For me, it starts as a mental image. I suppose you could call it a kind of dream. A moment when the chemicals in the brain produce a still image that, as I start to explore, begins to move like a dancer on a music box. The image tends to have a person in it, in a place I don’t recognise.
Then pen begins to move. It’s from those ensuing notes that questions arise. Who was that person? What was their name? Why were they there? From those questions, a world is born, and that world needs answers to its own questions. A plot starts to form, and the character’s place within it. Nations spawn, histories grow, antagonists arise.
A mental image becomes a notebook, and then the notebook becomes a story.
I’ll give you an example from when I wrote Soul of the Dragon for Nottstopping 2020:
A girl, in a blue and white polka dot dress, pirouetting underneath the skeletal remains of a dragon.
The first question you might ask is ‘why is the girl dancing under a dead dragon?’
Perhaps take a moment to give your own answer to that. What would you have decided upon? (Feel free to tweet me your thoughts @MatGalagaWrites.)
I considered a few options that ultimately revolved around some kind of ritual. In my mind, I watched this character dance as I tried to figure out why; if it was a ritual, what ritual? Looking around at the scene, I noticed that the skeleton that I was imagining was the ribcage, and that the character was like the dragon’s heart, or soul.
Liking the juxtaposition of life and death, I decided that the dance would give life to the dragon. Of course, without the muscles and skin, a dragon can’t move, so I explored the dragon’s sadness as it realises it can’t be again. If that’s the case, then why is the character doing this? From this thinking, I decided that the dragon would instead pass on its life in the form of an egg. Suddenly the piece had the beginnings of a story, had a reason for being told.

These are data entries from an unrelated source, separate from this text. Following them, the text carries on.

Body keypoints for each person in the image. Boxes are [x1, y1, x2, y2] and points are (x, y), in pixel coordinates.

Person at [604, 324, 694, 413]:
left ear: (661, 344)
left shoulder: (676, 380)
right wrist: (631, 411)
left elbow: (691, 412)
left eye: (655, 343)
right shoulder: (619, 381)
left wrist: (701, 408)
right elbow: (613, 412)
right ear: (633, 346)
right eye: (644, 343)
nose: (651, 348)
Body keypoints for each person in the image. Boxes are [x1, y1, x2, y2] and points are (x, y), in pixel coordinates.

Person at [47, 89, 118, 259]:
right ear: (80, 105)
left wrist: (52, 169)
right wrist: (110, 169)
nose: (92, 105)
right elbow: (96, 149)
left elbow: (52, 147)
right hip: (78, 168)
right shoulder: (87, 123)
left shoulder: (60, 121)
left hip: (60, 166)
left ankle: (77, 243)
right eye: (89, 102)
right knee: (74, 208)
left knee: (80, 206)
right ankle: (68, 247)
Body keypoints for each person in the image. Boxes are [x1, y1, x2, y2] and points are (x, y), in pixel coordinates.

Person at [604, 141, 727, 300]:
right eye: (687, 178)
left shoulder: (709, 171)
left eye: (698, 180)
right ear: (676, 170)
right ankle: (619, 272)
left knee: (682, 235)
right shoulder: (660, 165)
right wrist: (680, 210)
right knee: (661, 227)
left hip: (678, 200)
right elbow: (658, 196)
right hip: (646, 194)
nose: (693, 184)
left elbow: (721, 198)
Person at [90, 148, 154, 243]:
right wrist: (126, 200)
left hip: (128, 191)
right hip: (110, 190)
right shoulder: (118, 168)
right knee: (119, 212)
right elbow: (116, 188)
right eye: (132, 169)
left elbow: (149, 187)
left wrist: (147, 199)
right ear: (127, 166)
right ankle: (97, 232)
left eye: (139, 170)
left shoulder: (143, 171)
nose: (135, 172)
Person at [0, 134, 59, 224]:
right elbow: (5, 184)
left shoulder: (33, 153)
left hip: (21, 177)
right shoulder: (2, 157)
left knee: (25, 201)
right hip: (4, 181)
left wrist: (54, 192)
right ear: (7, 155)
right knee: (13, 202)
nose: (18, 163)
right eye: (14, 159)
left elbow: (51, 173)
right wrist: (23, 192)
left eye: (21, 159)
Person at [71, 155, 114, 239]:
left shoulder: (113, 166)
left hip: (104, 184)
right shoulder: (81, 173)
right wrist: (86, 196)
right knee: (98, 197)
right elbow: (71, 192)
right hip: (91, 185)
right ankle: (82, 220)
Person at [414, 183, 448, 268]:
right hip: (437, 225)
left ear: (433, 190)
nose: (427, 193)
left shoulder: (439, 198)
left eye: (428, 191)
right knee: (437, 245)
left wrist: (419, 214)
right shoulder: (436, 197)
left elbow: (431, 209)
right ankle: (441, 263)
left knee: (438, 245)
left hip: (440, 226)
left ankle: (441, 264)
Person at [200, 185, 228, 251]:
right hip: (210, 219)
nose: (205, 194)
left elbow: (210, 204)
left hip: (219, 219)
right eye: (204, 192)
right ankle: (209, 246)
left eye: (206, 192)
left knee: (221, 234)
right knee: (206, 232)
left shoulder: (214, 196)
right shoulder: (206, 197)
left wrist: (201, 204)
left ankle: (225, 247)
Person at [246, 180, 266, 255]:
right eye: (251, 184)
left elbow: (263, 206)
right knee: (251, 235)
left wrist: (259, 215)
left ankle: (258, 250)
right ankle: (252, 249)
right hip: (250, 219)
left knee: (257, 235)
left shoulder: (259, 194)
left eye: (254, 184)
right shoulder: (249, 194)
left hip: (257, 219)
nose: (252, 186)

Then it is time to fill any gaps (a rather large one in this case: the central character). Daisy-Mae was the name I settled on, though I don’t remember why, and I decided she would be in her early teens, perhaps because I had been watching gymnastics during the Olympics. The dance moves themselves were based around figure-skating, and inspired by that, I made the ground a dewy grass so that the water droplets would mimic the ice that is flung up from the skates.

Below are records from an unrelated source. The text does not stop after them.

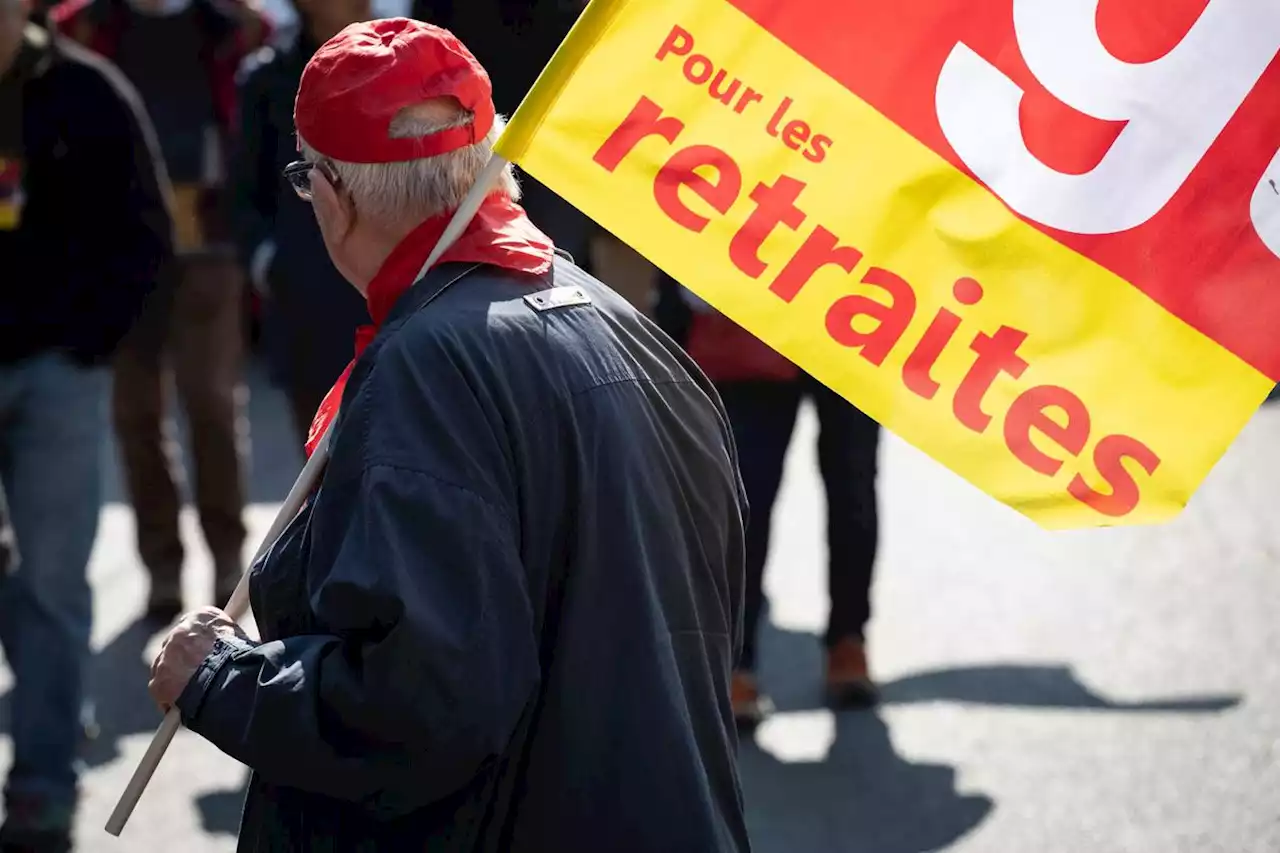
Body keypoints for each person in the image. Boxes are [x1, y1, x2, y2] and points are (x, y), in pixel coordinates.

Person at [147, 18, 751, 852]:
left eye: (303, 179)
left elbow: (423, 704)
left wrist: (223, 679)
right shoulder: (611, 319)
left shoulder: (429, 368)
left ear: (331, 195)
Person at [0, 3, 172, 849]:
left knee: (54, 582)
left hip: (55, 377)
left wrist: (89, 345)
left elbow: (146, 236)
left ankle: (40, 784)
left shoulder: (87, 92)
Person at [49, 0, 269, 620]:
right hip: (121, 257)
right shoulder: (88, 28)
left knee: (211, 406)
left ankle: (228, 561)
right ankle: (162, 569)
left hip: (210, 248)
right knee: (137, 418)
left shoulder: (231, 27)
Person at [678, 287, 882, 725]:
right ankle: (736, 661)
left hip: (855, 322)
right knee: (744, 501)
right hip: (754, 313)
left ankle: (850, 640)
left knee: (854, 490)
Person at [231, 0, 371, 445]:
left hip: (398, 295)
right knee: (321, 470)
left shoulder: (406, 62)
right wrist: (271, 264)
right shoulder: (269, 76)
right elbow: (244, 190)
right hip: (307, 304)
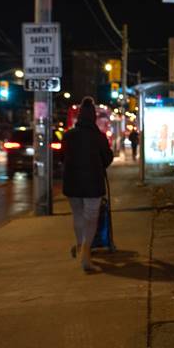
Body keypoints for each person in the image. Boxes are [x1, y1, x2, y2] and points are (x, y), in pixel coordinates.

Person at [62, 97, 114, 272]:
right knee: (91, 219)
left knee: (77, 215)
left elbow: (63, 158)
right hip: (93, 185)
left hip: (72, 183)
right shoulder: (98, 137)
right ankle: (85, 254)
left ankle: (79, 246)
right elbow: (107, 159)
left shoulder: (68, 136)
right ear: (92, 118)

The piece ended up becoming a personal inspirational metaphor: do something you love, and you’ll give joy to others. I hope that, if you see my reading of Soul of the Dragon, you’ll recognise that message.
If you’re new to writing, my advice to you is this: write how you feel comfortable writing. Ideas come to us differently. The way we develop ideas will be different (you may have read my process and asked, ‘what is this madness?’). But that’s where the beauty of writing lies. If we all wrote the same way about the same things, everything we produced would be predictable and uninteresting. Don’t feel the need to write in the style of those who inspired you – I can’t imagine developing a language system like Tolkien did, for example. And also, don’t feel the need to pigeonhole yourself into one method.

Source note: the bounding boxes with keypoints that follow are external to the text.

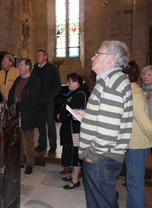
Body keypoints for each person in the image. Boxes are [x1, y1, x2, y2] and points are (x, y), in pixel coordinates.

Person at [74, 40, 133, 208]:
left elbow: (108, 130)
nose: (93, 57)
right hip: (104, 156)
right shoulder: (112, 81)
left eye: (97, 54)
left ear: (110, 58)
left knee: (101, 204)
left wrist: (92, 156)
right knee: (100, 202)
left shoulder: (112, 83)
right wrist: (88, 115)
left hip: (101, 157)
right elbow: (110, 116)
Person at [123, 59, 152, 208]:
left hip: (137, 145)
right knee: (134, 184)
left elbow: (144, 122)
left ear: (126, 76)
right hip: (133, 143)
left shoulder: (134, 93)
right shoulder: (132, 90)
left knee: (134, 185)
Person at [8, 58, 40, 175]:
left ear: (27, 67)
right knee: (18, 139)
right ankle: (20, 161)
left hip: (27, 114)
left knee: (28, 141)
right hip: (16, 114)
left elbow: (33, 99)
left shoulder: (34, 81)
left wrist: (20, 109)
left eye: (21, 65)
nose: (19, 67)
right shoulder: (18, 79)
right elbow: (11, 93)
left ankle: (30, 164)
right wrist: (11, 106)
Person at [57, 73, 89, 190]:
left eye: (69, 81)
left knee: (75, 154)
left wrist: (62, 116)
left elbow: (75, 110)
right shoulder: (75, 92)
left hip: (76, 129)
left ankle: (75, 180)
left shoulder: (81, 93)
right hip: (70, 127)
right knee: (72, 153)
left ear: (76, 82)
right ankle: (73, 175)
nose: (68, 84)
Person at [32, 49, 61, 155]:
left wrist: (51, 96)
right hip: (38, 100)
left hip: (48, 100)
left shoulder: (52, 69)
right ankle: (42, 144)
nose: (37, 57)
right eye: (36, 55)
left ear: (45, 57)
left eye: (39, 55)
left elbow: (57, 85)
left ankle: (53, 146)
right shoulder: (35, 69)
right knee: (40, 124)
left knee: (50, 123)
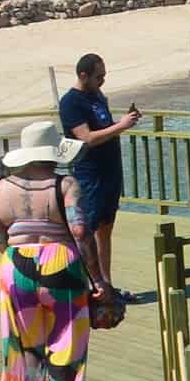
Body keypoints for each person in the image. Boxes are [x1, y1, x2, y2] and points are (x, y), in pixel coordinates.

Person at [0, 120, 115, 381]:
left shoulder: (0, 189)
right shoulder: (65, 185)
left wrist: (18, 256)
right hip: (61, 267)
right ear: (53, 152)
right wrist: (98, 279)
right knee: (66, 347)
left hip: (15, 267)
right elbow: (81, 233)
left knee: (25, 347)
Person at [59, 53, 140, 294]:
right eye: (98, 76)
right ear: (83, 75)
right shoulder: (71, 102)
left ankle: (106, 283)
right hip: (90, 173)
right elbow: (87, 138)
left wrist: (123, 123)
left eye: (104, 76)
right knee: (88, 230)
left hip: (110, 170)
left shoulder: (97, 95)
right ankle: (89, 285)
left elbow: (104, 127)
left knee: (106, 228)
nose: (102, 81)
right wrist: (121, 126)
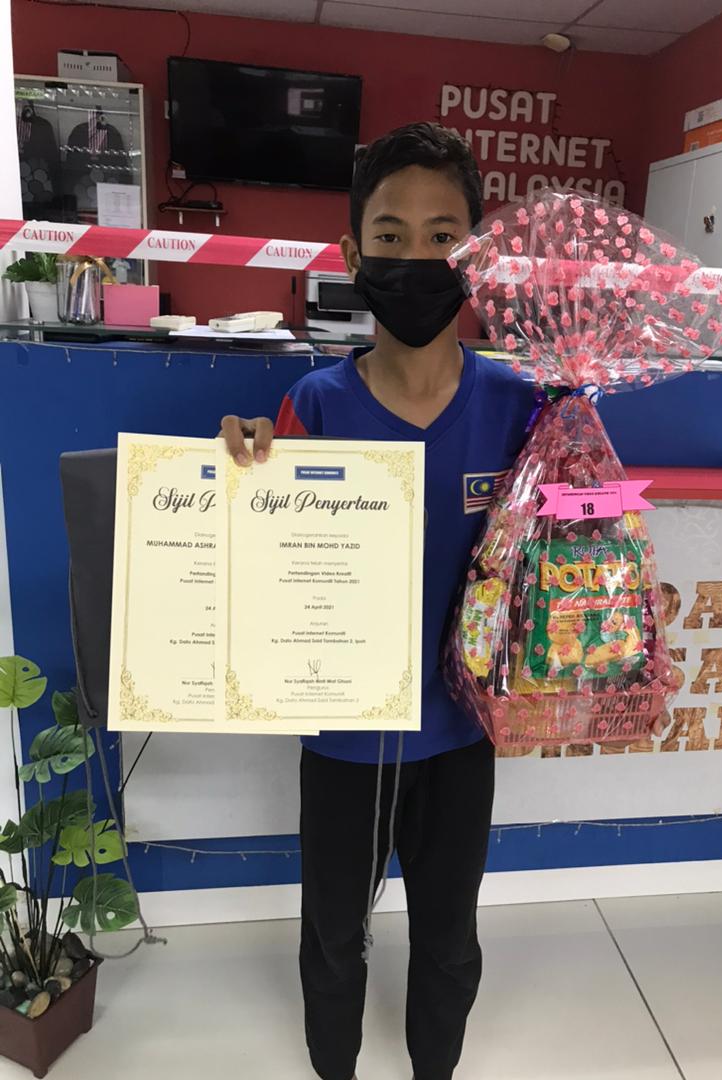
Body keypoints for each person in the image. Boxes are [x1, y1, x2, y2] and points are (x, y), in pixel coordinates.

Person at [220, 122, 537, 1080]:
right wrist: (240, 471)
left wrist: (582, 465)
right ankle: (335, 1065)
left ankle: (436, 1064)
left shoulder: (521, 409)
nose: (416, 258)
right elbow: (257, 560)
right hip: (343, 737)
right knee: (333, 932)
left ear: (473, 257)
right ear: (353, 254)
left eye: (443, 236)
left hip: (461, 733)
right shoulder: (315, 407)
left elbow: (554, 560)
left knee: (450, 932)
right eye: (390, 236)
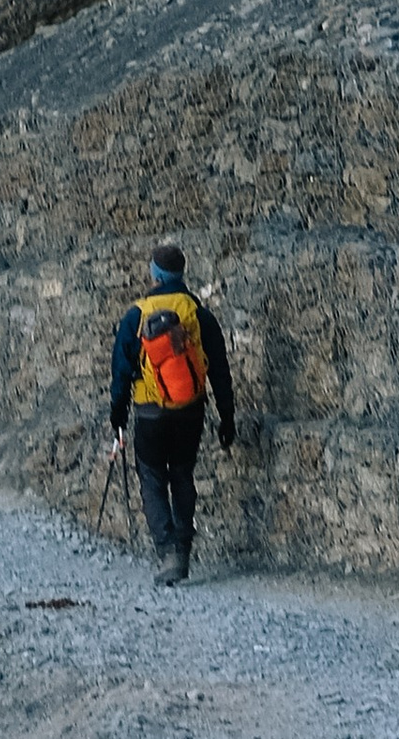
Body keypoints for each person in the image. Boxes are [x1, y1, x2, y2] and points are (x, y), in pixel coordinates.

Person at [108, 241, 237, 586]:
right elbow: (219, 369)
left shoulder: (136, 314)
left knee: (152, 479)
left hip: (149, 413)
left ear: (154, 274)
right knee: (182, 476)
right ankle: (183, 548)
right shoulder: (198, 312)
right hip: (190, 411)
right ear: (181, 274)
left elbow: (120, 371)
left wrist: (117, 415)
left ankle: (167, 553)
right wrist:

‘Soul of the Dragon’, ‘Glass’ (which is being published as part of the 19-20 MACW student anthology Connections), and my current longform draft, came from the process I’ve explained above. Yet, the piece I’m working on for my dissertation is based on the findings of a research paper.
So perhaps my advice should be much simpler. Don’t worry. The blank page is intimidating but, if you think like a writer, you’ll begin to notice inspiration is all around you. It might come in the form of an image, or in the form of text, or perhaps something altogether more ethereal. The important thing is to write, and to write in the way that works for you.
Mathew Gallagher is a second-year part-time student on the MA Creative Writing at NTU.